Initially, other than the fact that I would be working with employees of the Ministry of Local Government in Ramallah, through a program funded by the Belgian Technical Cooperation, I knew little else about what was waiting for me.
This would be the first time that the British Council would be delivering face to face English foreign language courses in more than a decade, as all pre-existing teaching operations in the Palestinian Territories had been halted at the onset of the second Intifada in late September of 2000, triggered by Ariel Sharon’s controversial visit to the Temple Mount in Jerusalem.
The days that followed my arrival, as with any new posting in the region, were a whirlwind of handshakes and ‘salam alekums’ and it wasn’t long before the first day of class arrived.
I’ll never forget pulling up to the Ministry and my driver pointing at the familiar complex of walls, antennas and guard towers that I had seen back at the border. The Israeli compound I was looking at can’t have been more than 300 yards away from where I was now standing.
My students began to a trickle into the classroom – a bizarre mix of managers, middle-managers and secretaries; looking at me curiously in what I can only describe as an air of mild suspicion, as if they were wondering what in the name of Allah this pony-tail wielding, snot-nosed kid could possibly offer to teach them.

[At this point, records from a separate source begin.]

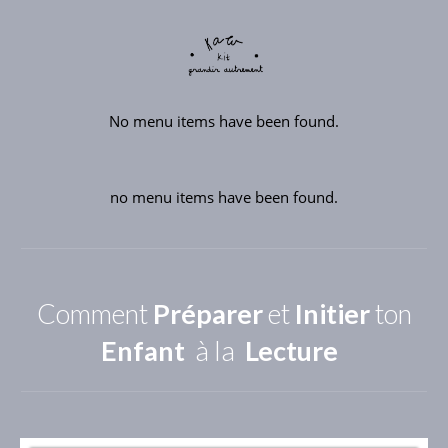
No menu items have been found.
no menu items have been found.
Comment
Préparer
et
Initier
ton
Enfant
à la
Lecture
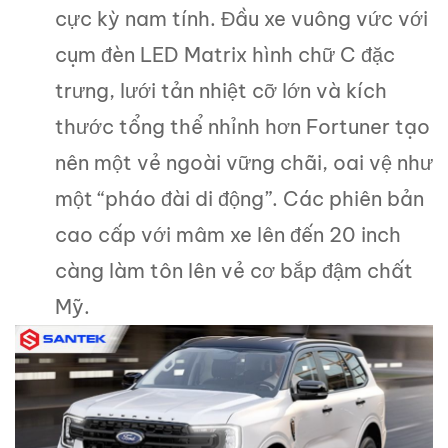
cực kỳ nam tính. Đầu xe vuông vức với
cụm đèn LED Matrix hình chữ C đặc
trưng, lưới tản nhiệt cỡ lớn và kích
thước tổng thể nhỉnh hơn Fortuner tạo
nên một vẻ ngoài vững chãi, oai vệ như
một “pháo đài di động”. Các phiên bản
cao cấp với mâm xe lên đến 20 inch
càng làm tôn lên vẻ cơ bắp đậm chất
Mỹ.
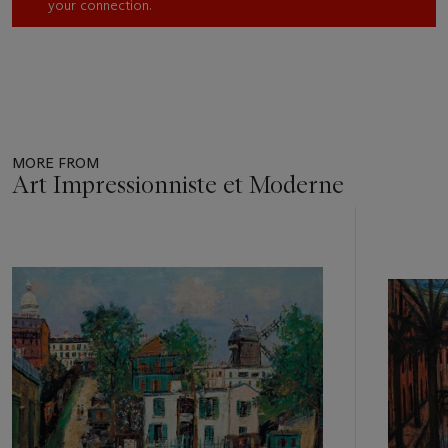
your connection.
MORE FROM
Art Impressionniste et Moderne
Item
1
out
of
11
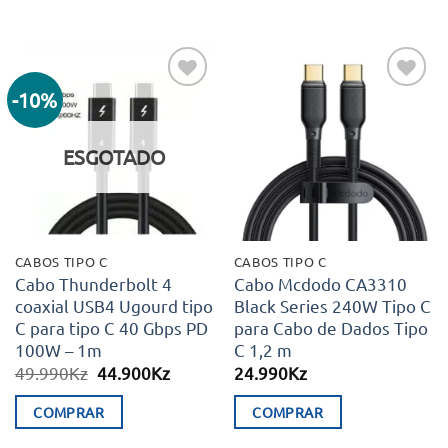
19.990Kz.
14.900Kz.
29.990Kz.
24.900K
-10%
Adicionar
Adicionar
aos meus
aos meus
desejos
desejos
ESGOTADO
CABOS TIPO C
CABOS TIPO C
Cabo Thunderbolt 4
Cabo Mcdodo CA3310
coaxial USB4 Ugourd tipo
Black Series 240W Tipo C
C para tipo C 40 Gbps PD
para Cabo de Dados Tipo
100W – 1m
C 1,2 m
O
O
49.990
Kz
44.900
Kz
24.990
Kz
preço
preço
original
atual
COMPRAR
COMPRAR
era:
é:
49.990Kz.
44.900Kz.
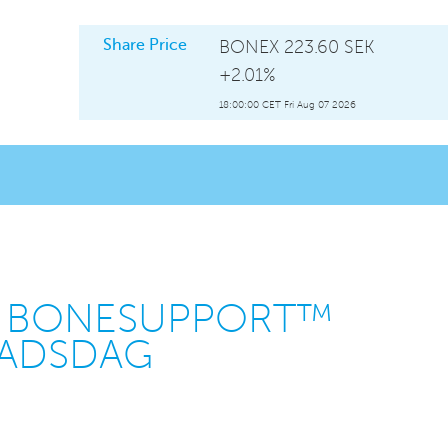
Share Price
BONEX
223.60 SEK
+2.01%
18:00:00 CET Fri Aug 07 2026
L BONESUPPORT™
NADSDAG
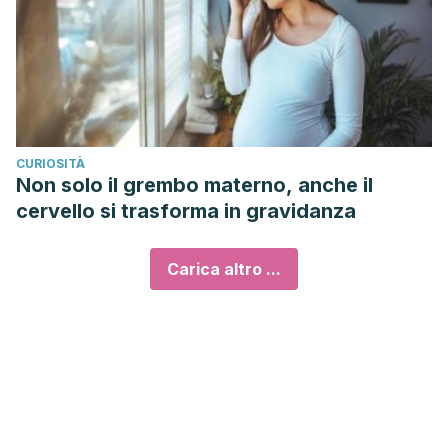
CURIOSITÀ
Non solo il grembo materno, anche il
cervello si trasforma in gravidanza
Carica altro ...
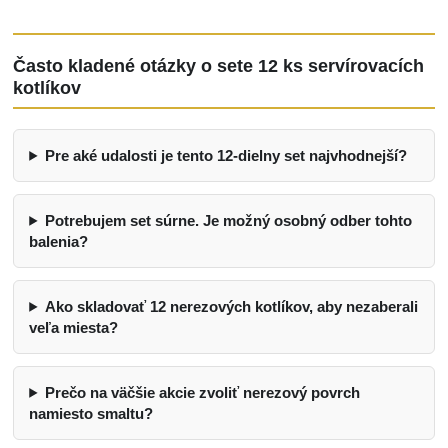
Často kladené otázky o sete 12 ks servírovacích
kotlíkov
Pre aké udalosti je tento 12-dielny set najvhodnejší?
Potrebujem set súrne. Je možný osobný odber tohto
balenia?
Ako skladovať 12 nerezových kotlíkov, aby nezaberali
veľa miesta?
Prečo na väčšie akcie zvoliť nerezový povrch
namiesto smaltu?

It wasn’t long before the ice was broken and I was beginning to notice subtle differences between my experiences of Palestinians in Jordan and these hard-nosed veterans I now call my students. Of course I concluded that they were indeed the same people. It’s just that their lives and experiences in the modern day Palestinian Territories seem to have made them somewhat thicker skinned and it’s not hard to understand why when you take into account the fact that some of my students have done ‘hard’ time in Israeli prisons.
At times I feel like I could be in some kind of army barracks listening to ‘squaddie’ jovial banter and it’s precisely at these times when it is hard to keep a straight face at some of the little derogatory digs flying across the classroom, aimed at some members of the class and their Bedouin heritage or poking fun at some other students’ South Hebron Hills parochial background.
But then there are times when I am left dumbstruck by the hardiness of these people. Just last month there was tragic school bus crash just outside of Ramallah that left six children and one teacher dead.
The whole of Ramallah was in mourning and the very next day I was informed by my students that one of the children that had been killed had actually been the cousin of one of my students that had not yet arrived for the lesson that day. Minutes later, when he walked into the classroom and was subsequently questioned by the others, he simply replied; ‘Yes, he is dead’, in such a matter of fact way that he might as well have been remarking on the weather that morning.
It’s almost as if loss and human suffering in this part of the world has taken on a completely different meaning, as if the jagged edges of such blows to the human spirit have been eroded away after decades of over-use.
The course is still in full swing and although I still have a month and a half to go before I have to leave, I have already began to reflect on this amazing experience. The training has been received extremely well and we have had very positive feedback from the participants and their experiences the first British Council EFL training in twelve years. Nevertheless, at the expense of my TEFL ego, I must admit it is I who has learned more from my students than they have learned from me.
On the whole, it has been a real privilege and I have been astounded by my students and the people they represent. I have rarely met such an interesting, fiery and resilient group of people which have somehow remarkably managed to hold on to their great sense of humour, despite all the odds.